═══ DATA LISTING

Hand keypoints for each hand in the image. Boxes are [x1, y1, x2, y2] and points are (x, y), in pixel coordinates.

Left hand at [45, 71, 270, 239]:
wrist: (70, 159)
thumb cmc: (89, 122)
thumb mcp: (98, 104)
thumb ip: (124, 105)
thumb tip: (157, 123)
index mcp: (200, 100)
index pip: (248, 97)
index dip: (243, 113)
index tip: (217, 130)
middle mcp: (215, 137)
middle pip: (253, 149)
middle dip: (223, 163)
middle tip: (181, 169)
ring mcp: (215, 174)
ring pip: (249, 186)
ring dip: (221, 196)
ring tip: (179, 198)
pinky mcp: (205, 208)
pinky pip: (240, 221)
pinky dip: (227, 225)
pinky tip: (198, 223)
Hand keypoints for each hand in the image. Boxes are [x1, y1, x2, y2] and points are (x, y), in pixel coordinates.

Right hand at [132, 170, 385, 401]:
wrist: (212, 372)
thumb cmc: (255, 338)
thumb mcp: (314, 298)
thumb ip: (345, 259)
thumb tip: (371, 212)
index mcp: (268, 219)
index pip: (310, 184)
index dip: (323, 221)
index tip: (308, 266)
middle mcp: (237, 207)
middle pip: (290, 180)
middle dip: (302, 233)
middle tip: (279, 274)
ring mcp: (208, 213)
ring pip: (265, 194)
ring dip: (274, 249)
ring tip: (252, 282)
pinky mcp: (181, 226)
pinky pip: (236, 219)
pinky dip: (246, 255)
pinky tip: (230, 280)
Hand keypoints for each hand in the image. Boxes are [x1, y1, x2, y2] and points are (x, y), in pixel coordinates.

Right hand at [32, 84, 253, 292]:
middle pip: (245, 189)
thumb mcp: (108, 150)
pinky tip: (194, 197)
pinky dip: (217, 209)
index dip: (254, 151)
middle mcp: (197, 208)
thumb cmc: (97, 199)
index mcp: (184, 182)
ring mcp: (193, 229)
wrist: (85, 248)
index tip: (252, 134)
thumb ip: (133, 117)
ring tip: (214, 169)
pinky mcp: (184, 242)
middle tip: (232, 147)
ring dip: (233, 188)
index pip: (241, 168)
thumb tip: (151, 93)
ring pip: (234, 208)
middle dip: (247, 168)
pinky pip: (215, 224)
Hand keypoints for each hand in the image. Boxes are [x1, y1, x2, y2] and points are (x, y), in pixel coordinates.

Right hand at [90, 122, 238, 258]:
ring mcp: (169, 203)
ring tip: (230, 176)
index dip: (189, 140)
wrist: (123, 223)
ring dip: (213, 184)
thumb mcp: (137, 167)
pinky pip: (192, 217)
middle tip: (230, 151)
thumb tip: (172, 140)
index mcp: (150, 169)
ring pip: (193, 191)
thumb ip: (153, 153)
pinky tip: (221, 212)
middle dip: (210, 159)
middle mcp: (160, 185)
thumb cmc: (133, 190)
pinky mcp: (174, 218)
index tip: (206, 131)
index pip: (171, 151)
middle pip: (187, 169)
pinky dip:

══════

WORK ORDER: Repeat exactly the lines of the listing above, from the one with "ring mcp: (169, 203)" down to the one with "thumb ip: (153, 153)"; both of those lines belong in the range.

RESPONSE:
ring mcp: (169, 203)
ring tip: (230, 176)
index dip: (189, 140)
wrist: (123, 223)
ring dip: (213, 184)
thumb mcp: (137, 167)
pinky pip: (192, 217)
middle tip: (230, 151)
thumb tip: (172, 140)
index mcp: (150, 169)
ring pip: (193, 191)
thumb ip: (153, 153)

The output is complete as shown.